▼

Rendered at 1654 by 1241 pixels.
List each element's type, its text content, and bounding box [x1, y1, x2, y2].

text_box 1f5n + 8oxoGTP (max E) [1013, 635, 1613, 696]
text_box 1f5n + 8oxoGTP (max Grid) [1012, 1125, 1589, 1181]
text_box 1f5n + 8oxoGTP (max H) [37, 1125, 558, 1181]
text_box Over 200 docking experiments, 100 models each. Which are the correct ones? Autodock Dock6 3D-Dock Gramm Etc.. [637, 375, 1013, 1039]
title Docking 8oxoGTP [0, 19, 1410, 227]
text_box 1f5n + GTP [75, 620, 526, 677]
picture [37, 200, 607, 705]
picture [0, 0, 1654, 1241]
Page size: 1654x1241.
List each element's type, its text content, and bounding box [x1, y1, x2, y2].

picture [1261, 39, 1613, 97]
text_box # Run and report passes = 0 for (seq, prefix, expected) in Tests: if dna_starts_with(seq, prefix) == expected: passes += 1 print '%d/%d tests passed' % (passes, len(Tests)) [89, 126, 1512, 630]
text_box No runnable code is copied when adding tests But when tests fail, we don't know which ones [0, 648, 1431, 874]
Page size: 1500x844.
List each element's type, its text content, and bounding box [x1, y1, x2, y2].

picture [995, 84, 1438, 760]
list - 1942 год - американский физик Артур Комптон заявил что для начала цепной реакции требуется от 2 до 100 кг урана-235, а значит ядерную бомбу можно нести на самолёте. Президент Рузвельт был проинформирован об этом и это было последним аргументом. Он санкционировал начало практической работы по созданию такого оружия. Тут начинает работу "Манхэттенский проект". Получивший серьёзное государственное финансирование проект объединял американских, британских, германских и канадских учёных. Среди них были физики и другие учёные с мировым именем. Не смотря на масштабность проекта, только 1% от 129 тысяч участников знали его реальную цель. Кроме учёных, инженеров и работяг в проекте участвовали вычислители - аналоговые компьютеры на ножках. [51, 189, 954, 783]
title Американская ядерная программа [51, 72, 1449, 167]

▲

(Exercise instructions):
Reproduce every line of the items above verbatim, in the same order and with all characters, spacing and numbers unchanged.

(Exercise answer):
Rendered at 1654 by 1241 pixels.
List each element's type, its text content, and bounding box [x1, y1, x2, y2].

text_box 1f5n + 8oxoGTP (max E) [1013, 635, 1613, 696]
text_box 1f5n + 8oxoGTP (max Grid) [1012, 1125, 1589, 1181]
text_box 1f5n + 8oxoGTP (max H) [37, 1125, 558, 1181]
text_box Over 200 docking experiments, 100 models each. Which are the correct ones? Autodock Dock6 3D-Dock Gramm Etc.. [637, 375, 1013, 1039]
title Docking 8oxoGTP [0, 19, 1410, 227]
text_box 1f5n + GTP [75, 620, 526, 677]
picture [37, 200, 607, 705]
picture [0, 0, 1654, 1241]
Page size: 1654x1241.
List each element's type, its text content, and bounding box [x1, y1, x2, y2].

picture [1261, 39, 1613, 97]
text_box # Run and report passes = 0 for (seq, prefix, expected) in Tests: if dna_starts_with(seq, prefix) == expected: passes += 1 print '%d/%d tests passed' % (passes, len(Tests)) [89, 126, 1512, 630]
text_box No runnable code is copied when adding tests But when tests fail, we don't know which ones [0, 648, 1431, 874]
Page size: 1500x844.
List each element's type, its text content, and bounding box [x1, y1, x2, y2].

picture [995, 84, 1438, 760]
list - 1942 год - американский физик Артур Комптон заявил что для начала цепной реакции требуется от 2 до 100 кг урана-235, а значит ядерную бомбу можно нести на самолёте. Президент Рузвельт был проинформирован об этом и это было последним аргументом. Он санкционировал начало практической работы по созданию такого оружия. Тут начинает работу "Манхэттенский проект". Получивший серьёзное государственное финансирование проект объединял американских, британских, германских и канадских учёных. Среди них были физики и другие учёные с мировым именем. Не смотря на масштабность проекта, только 1% от 129 тысяч участников знали его реальную цель. Кроме учёных, инженеров и работяг в проекте участвовали вычислители - аналоговые компьютеры на ножках. [51, 189, 954, 783]
title Американская ядерная программа [51, 72, 1449, 167]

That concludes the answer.